The column and the tube are then placed on a heating block at 100° C for 10 minutes, which lyses the bacterial cells and release the DNA into buffer and eventually into the second collection tube, leaving the amplification inhibitors behind. This purified DNA is then used to directly reconstitute lyophilized LAMP-BART reagents.

"It's literally sample in, DNA at the bottom to go onto the freeze-dried reagents," Jeffreys said. "As soon as [the tube] gets into the lab, all the lab tech has to do is break the seal of the bottom of the first tube and heat it. The interaction between the healthcare professional and stool sample is now only a swab — nurses and the lab techs love it, because anything you can do to reduce the interaction between you and a stool sample is going to make your life better."

Jeffreys added that once the sample is sealed and protected, it has about 48 hours of stability, enough time to move the sample to a centralized testing facility, if so desired. "We're looking to extend that to about 96 hours, and are forming some trials around that," he said.

In the PLOS One study, scientists from Lumora and Public Health England tested the HE-LAMP-BART method against several other well-known tests for C. difficile using 218 stool samples collected over a 17 month period and subsequently frozen. The positive or negative status of the samples had already been determined using a combination of several established methods including cytotoxic cell culture, yielding 111 positive results and 107 negative results.

Compared to the cytotoxic cell culture result, as well as to a Public Health England-developed multiplex PCR assay using silica-based robotic extraction, 106 of 111 positive samples were found to be positive using the HE-LAMP-BART method, resulting in five false negatives and 95.5 percent sensitivity. Meantime, the HE-LAMP-BART method identified all negative samples correctly.

The researchers also compared HE-LAMP-BART to the Illumigene test, cytotoxic culture, and the multiplex PCR assay on a subset of 75 challenging stool samples, so characterized by things like low copy number, solid stool, a high level of inhibitors, and the presence of blood.

The multiplex PCR assay had 100 percent sensitivity, but, as the authors noted, is a much more time-consuming and complex assay. Meantime, HE-LAMP-BART showed 76.6 percent sensitivity while Illumigene had 76.6 percent sensitivity. All tests showed 100 percent specificity in this experiment.

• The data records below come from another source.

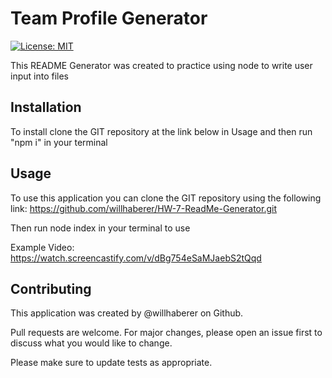 # Team Profile Generator

[![License: MIT](https://img.shields.io/badge/License-MIT-yellow.svg)](https://opensource.org/licenses/MIT)

This README Generator was created to practice using node to write user input into files

## Installation

To install clone the GIT repository at the link below in Usage and then run "npm i" in your terminal

## Usage

To use this application you can clone the GIT repository using the following link: https://github.com/willhaberer/HW-7-ReadMe-Generator.git

Then run node index in your terminal to use

Example Video: https://watch.screencastify.com/v/dBg754eSaMJaebS2tQqd

## Contributing

This application was created by @willhaberer on Github.

Pull requests are welcome. For major changes, please open an issue first to discuss what you would like to change.

Please make sure to update tests as appropriate.

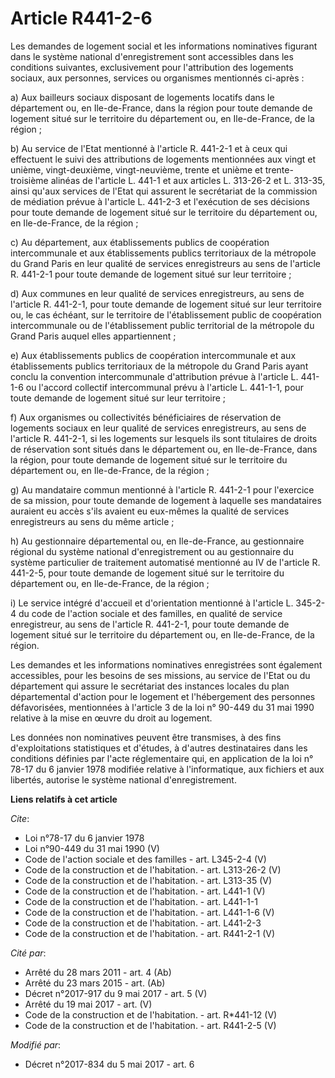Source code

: # Article R441-2-6

Les demandes de logement social et les informations nominatives figurant dans le système national d'enregistrement sont
accessibles dans les conditions suivantes, exclusivement pour l'attribution des logements sociaux, aux personnes, services ou
organismes mentionnés ci-après : 

a) Aux bailleurs sociaux disposant de logements locatifs dans le département ou, en Ile-de-France, dans la région pour toute
demande de logement situé sur le territoire du département ou, en Ile-de-France, de la région ; 

b) Au service de l'Etat mentionné à l'article R. 441-2-1 et à ceux qui effectuent le suivi des attributions de logements
mentionnées aux vingt et unième, vingt-deuxième, vingt-neuvième, trente et unième et trente-troisième alinéas de l'article L.
441-1 et aux articles L. 313-26-2 et L. 313-35, ainsi qu'aux services de l'Etat qui assurent le secrétariat de la commission
de médiation prévue à l'article L. 441-2-3 et l'exécution de ses décisions pour toute demande de logement situé sur le
territoire du département ou, en Ile-de-France, de la région ; 

c) Au département, aux établissements publics de coopération intercommunale et aux établissements publics territoriaux de la
métropole du Grand Paris en leur qualité de services enregistreurs au sens de l'article R. 441-2-1 pour toute demande de
logement situé sur leur territoire ; 

d) Aux communes en leur qualité de services enregistreurs, au sens de l'article R. 441-2-1, pour toute demande de logement
situé sur leur territoire ou, le cas échéant, sur le territoire de l'établissement public de coopération intercommunale ou de
l'établissement public territorial de la métropole du Grand Paris auquel elles appartiennent ; 

e) Aux établissements publics de coopération intercommunale et aux établissements publics territoriaux de la métropole du
Grand Paris ayant conclu la convention intercommunale d'attribution prévue à l'article L. 441-1-6 ou l'accord collectif
intercommunal prévu à l'article L. 441-1-1, pour toute demande de logement situé sur leur territoire ; 

f) Aux organismes ou collectivités bénéficiaires de réservation de logements sociaux en leur qualité de services
enregistreurs, au sens de l'article R. 441-2-1, si les logements sur lesquels ils sont titulaires de droits de réservation
sont situés dans le département ou, en Ile-de-France, dans la région, pour toute demande de logement situé sur le territoire
du département ou, en Ile-de-France, de la région ; 

g) Au mandataire commun mentionné à l'article R. 441-2-1 pour l'exercice de sa mission, pour toute demande de logement à
laquelle ses mandataires auraient eu accès s'ils avaient eu eux-mêmes la qualité de services enregistreurs au sens du même
article ; 

h) Au gestionnaire départemental ou, en Ile-de-France, au gestionnaire régional du système national d'enregistrement ou au
gestionnaire du système particulier de traitement automatisé mentionné au IV de l'article R. 441-2-5, pour toute demande de
logement situé sur le territoire du département ou, en Ile-de-France, de la région ; 

i) Le service intégré d'accueil et d'orientation mentionné à l'article L. 345-2-4 du code de l'action sociale et des
familles, en qualité de service enregistreur, au sens de l'article R. 441-2-1, pour toute demande de logement situé sur le
territoire du département ou, en Ile-de-France, de la région. 

Les demandes et les informations nominatives enregistrées sont également accessibles, pour les besoins de ses missions, au
service de l'Etat ou du département qui assure le secrétariat des instances locales du plan départemental d'action pour le
logement et l'hébergement des personnes défavorisées, mentionnées à l'article 3 de la loi n° 90-449 du 31 mai 1990 relative à
la mise en œuvre du droit au logement. 

Les données non nominatives peuvent être transmises, à des fins d'exploitations statistiques et d'études, à d'autres
destinataires dans les conditions définies par l'acte réglementaire qui, en application de la loi n° 78-17 du 6 janvier 1978
modifiée relative à l'informatique, aux fichiers et aux libertés, autorise le système national d'enregistrement.

**Liens relatifs à cet article**

_Cite_:

  - Loi n°78-17 du 6 janvier 1978
  - Loi n°90-449 du 31 mai 1990 (V)
  - Code de l'action sociale et des familles - art. L345-2-4 (V)
  - Code de la construction et de l'habitation. - art. L313-26-2 (V)
  - Code de la construction et de l'habitation. - art. L313-35 (V)
  - Code de la construction et de l'habitation. - art. L441-1 (V)
  - Code de la construction et de l'habitation. - art. L441-1-1
  - Code de la construction et de l'habitation. - art. L441-1-6 (V)
  - Code de la construction et de l'habitation. - art. L441-2-3
  - Code de la construction et de l'habitation. - art. R441-2-1 (V)

_Cité par_:

  - Arrêté du 28 mars 2011 - art. 4 (Ab)
  - Arrêté du 23 mars 2015 - art. (Ab)
  - Décret n°2017-917 du 9 mai 2017 - art. 5 (V)
  - Arrêté du 19 mai 2017 - art. (V)
  - Code de la construction et de l'habitation. - art. R*441-12 (V)
  - Code de la construction et de l'habitation. - art. R441-2-5 (V)

_Modifié par_:

  - Décret n°2017-834 du 5 mai 2017 - art. 6
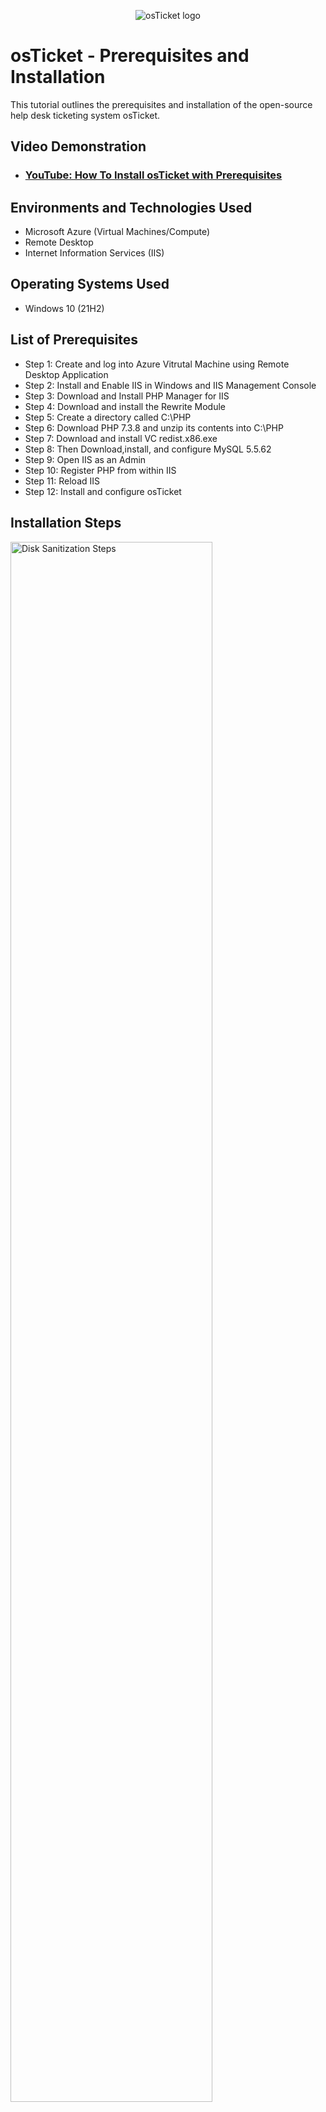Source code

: <p align="center">
<img src="https://i.imgur.com/Clzj7Xs.png" alt="osTicket logo"/>
</p>

<h1>osTicket - Prerequisites and Installation</h1>
This tutorial outlines the prerequisites and installation of the open-source help desk ticketing system osTicket.<br />


<h2>Video Demonstration</h2>

- ### [YouTube: How To Install osTicket with Prerequisites](https://www.youtube.com)

<h2>Environments and Technologies Used</h2>

- Microsoft Azure (Virtual Machines/Compute)
- Remote Desktop
- Internet Information Services (IIS)

<h2>Operating Systems Used </h2>

- Windows 10</b> (21H2)

<h2>List of Prerequisites</h2>

- Step 1: Create and log into Azure Vitrutal Machine using Remote Desktop Application
- Step 2: Install and Enable IIS in Windows and IIS Management Console
- Step 3: Download and Install PHP Manager for IIS
- Step 4: Download and install the Rewrite Module
- Step 5: Create a directory called C:\PHP
- Step 6: Download PHP 7.3.8 and unzip its contents into C:\PHP
- Step 7: Download and install VC redist.x86.exe
- Step 8: Then Download,install, and configure MySQL 5.5.62
- Step 9: Open IIS as an Admin
- Step 10: Register PHP from within IIS
- Step 11: Reload IIS 
- Step 12: Install and configure osTicket


<h2>Installation Steps</h2>

<p>
<img src="https://imgur.com/a/Wpqgz03" height="80%" width="80%" alt="Disk Sanitization Steps"/>
</p>
<p>
First I started out by creating a virtual Machine using Microsoft Azure. Then I download Microsoft Remote Desktop onto my Mac computer which, I use to run the virtual machine that I created in Azure. The reason I am performing all of these steps so far is because I have no way of installing osTicket on my Mac. So I need a way of using a Windows Operating System on my Mac. Azure and Remote Desktop allowed me to do just that. 
</p>
<br />

<p>
<img src="file:///Users/mattleslie/Desktop/ScreenShots%20for%20IT%20Portfolio/Screenshot%202024-05-28%20at%205.46.47%20PM.png"/>
</p>
<p>
 Next step is to open IIS as an Admin but before I could do that I needed to configure and install a bunch of other apps first. I had to first Install and Enable IIS in Windows and IIS Management Console, Download and Install PHP Manager for IIS, Download and install the Rewrite Module, Create a directory called C:\PHP, Download PHP 7.3.8 and unzip its contents into C:\PHP, Download and install VC redist.x86.exe, Then Download,install, and configure MySQL 5.5.62. 
</p>
<br />

<p>
<img src="file:///Users/mattleslie/Desktop/ScreenShots%20for%20IT%20Portfolio/Screenshot%202024-05-28%20at%205.55.44%20PM.png"/>
</p>
<p>
Finally as the last step I am able to download osTicket. But first had to Register PHP from within IIS and Reload IIS. After that's done OSTicket is up and ready to go.
</p>
<br />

Finally, the researchers tested a further subset of 27 challenging stool samples using HE-LAMP-BART, Illumigene, Xpert C. diff, and an immunoassay-based lateral flow assay. Here, the Cepheid test showed the highest sensitivity with 96 percent, followed by HE-LAMP-BART at 92 percent, lateral flow at 76 percent, and Illumigene at 72 percent.

The scientists speculated that the Illumigene test, which has been reported as giving invalid results in blood-rich samples, suffered the same limitations in their experiments. Such particulates, they noted, do not interfere with the HE-LAMP-BART approach.

The authors noted that a full clinical trial is necessary to further determine the performance of the assay on stool samples from diagnosed C. difficile infections.